There is a sense in which all those that are in God's providence placed within His visible family the Church are set apart, chosen for that and are outwardly adopted into His visible Church in His covenantal providence.

But we Presbyterians don't tend to emphasise that in order to avoid confusion. Clear distinctions must be made within the Covenant People.

Under and within the Old Covenant administration there were the Righteous and the Wicked, as can be seen from the Psalms, the Gospels and other parts of Scripture.

It must always be emphasised to the Covenant People that merely being under the administration of the CoG does not necessarily mean that you have the inner reality.

Of course the Visionistas go ahead and add confusion to confusion without distinction.


----------



## T.A.G. (Oct 12, 2011)

KMK said:


> For clarification, from WSC:
> 
> 
> 
> ...



I thought (though I could be wrong) that this objection was also in Infant Baptism and the Covenant of Grace?


----------



## KMK (Oct 12, 2011)

T.A.G. said:


> KMK said:
> 
> 
> > For clarification, from WSC:
> ...



I haven't read it. My objection that this shouldn't be classified as an 'official' objection is also not 'official' if others find it objectionable.


----------



## Contra_Mundum (Oct 13, 2011)

Tyler, I'm not upset.


T.A.G. said:


> under the Old Covenant (9:2-4), you could be adopted by God and yet be on your way to hell...
> Such indwelling was not necessary to Old Covenant adoption


Why should I buy the argument? I find it ridiculous (please pardon me). The allegation that God's ways prior to the New Covenant were mainly carnal, and only incidentally spiritual, sounds to me like some other religion, every time its repeated to me. If one rejects such a premise outright at the beginning, then the quoted statement (2nd part) is baldly false, and the whole argument folds like a house of cards.

What I see is a proposal that there is a concrete, worldly adoption that takes place in the Old Covenant.
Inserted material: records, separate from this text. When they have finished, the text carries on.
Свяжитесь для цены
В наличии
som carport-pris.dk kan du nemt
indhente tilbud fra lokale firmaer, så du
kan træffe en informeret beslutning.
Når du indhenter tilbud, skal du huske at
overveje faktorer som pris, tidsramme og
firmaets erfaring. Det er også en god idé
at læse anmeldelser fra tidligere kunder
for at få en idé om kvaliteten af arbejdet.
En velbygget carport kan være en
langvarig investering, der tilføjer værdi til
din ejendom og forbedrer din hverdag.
This is the level of reality, to which, a spiritual "overlay" is added, that reinterprets that carnal adoption in spiritual terms for those few Israelites who take it to another level.

In my Scriptures, the spiritual IS the reality, of which the worldly representations are ALWAYS analogues, having no essential value if separated from the spiritual meaning. This read is no less true for an OT reading as for a NT reading. Therefore, the adoption of the nation of Israel is entirely a moral lesson. In order to benefit from membership in the nation, one must have saving faith in the promises. Otherwise, there are no benefits.

Paul, speaking in Rom.9 is referencing Israel as the _church_ under the Old Covenant. It is the _church_ to whom belong such things as "adoption," "glory" (presence of God), covenant," "law" (written revelation), "service" (worship according to God's institution), and "promises" which were/are all in Christ Jesus. Thought of in those terms, what has changed under a new administration? Is it not true that to the church belong all those things? The national church situation is gone, obliterated since its functional usefulness has been superseded by realizing the purpose for its creation (Christ in the world, mission accomplished, ascension). Nevertheless, the church as an institution continues in the world.


T.A.G. said:


> the concept of adoption has been transformed in the New Covenant


But I dispute that you accurately described it so far as the Old Covenant was concerned. Those who actually were adopted by God in the Old Covenant were those of faith. I deny that anything doctrinal has been fundamentally transformed. The biggest difference between the eras is in the superabundant measure of the Spirit present for blessing in the church in our age, versus theirs. But of course the Spirit was even of old doing his regenerating work. Jesus talks to Nicodemus like he ought to have a working understanding of such things as the sovereign movements of the Spirit, John 3.

The problems inherent in a church that has unbelievers in it haven't disappeared. And nowhere this side of heaven is it possible to have a pure church. For one thing, as Calvin aptly pointed out, the most sanctified among us are ALL a little bit "unbeliever" until the day we die. But it is still to the church (the saints) that Paul speaks and talks about adoption and everything else.


----------



## Peairtach (Oct 13, 2011)

> Romans 9
> 4They are(E) Israelites, and to them belong(F) the adoption,(G) the glory,(H) the covenants,(I) the giving of the law,(J) the worship, and(K) the promises. 5To them belong(L) the patriarchs, and from their race, according to the flesh, is the Christ(M) who is God over all,(N) blessed forever. Amen.
> 
> How do you respond to the objection that is given by baptists that adoption of the New Testament is for only regenerate peoples while the Old Testament adoption was not.
> ...



Baptists are dispensational with regard to baptism, and they along with Dispensationalists, need to remember that Israel is still here under the New Covenant, although the Old Covenant is gone.

Believers and their children, if they have them, are engrafted into Israel:



> But if some of the branches were broken off, and you, although a wild olive shoot, were grafted in among the others and now share in the nourishing root of the olive tree, (Rom 11:17,ESV)



The mid wall of partition has been broken down so that both Jews and Gentiles stand together in Israel/the Church on an equal footing, with the same promises for the children of Gentile believers, as for the children of Jewish believers:



> For he himself is our peace, who has made us both one and has broken down in his flesh the dividing wall of hostility by abolishing the law of commandments expressed in ordinances, that he might create in himself one new man in place of the two, so making peace,(Eph 2:14-15)





> For neither circumcision counts for anything, nor uncircumcision, but a new creation. And as for all who walk by this rule, peace and mercy be upon them, and upon the Israel of God. (Gal 6:15)





> remember that you were at that time separated from Christ, alienated from the commonwealth of Israel and strangers to the covenants of promise, having no hope and without God in the world. (Eph 2:12)



The Old Covenant has fallen away but Christ is incorporating all nations into His Israel, even those of the Jews that were cut out of the Covenantal Abrahamic Olive Tree.


----------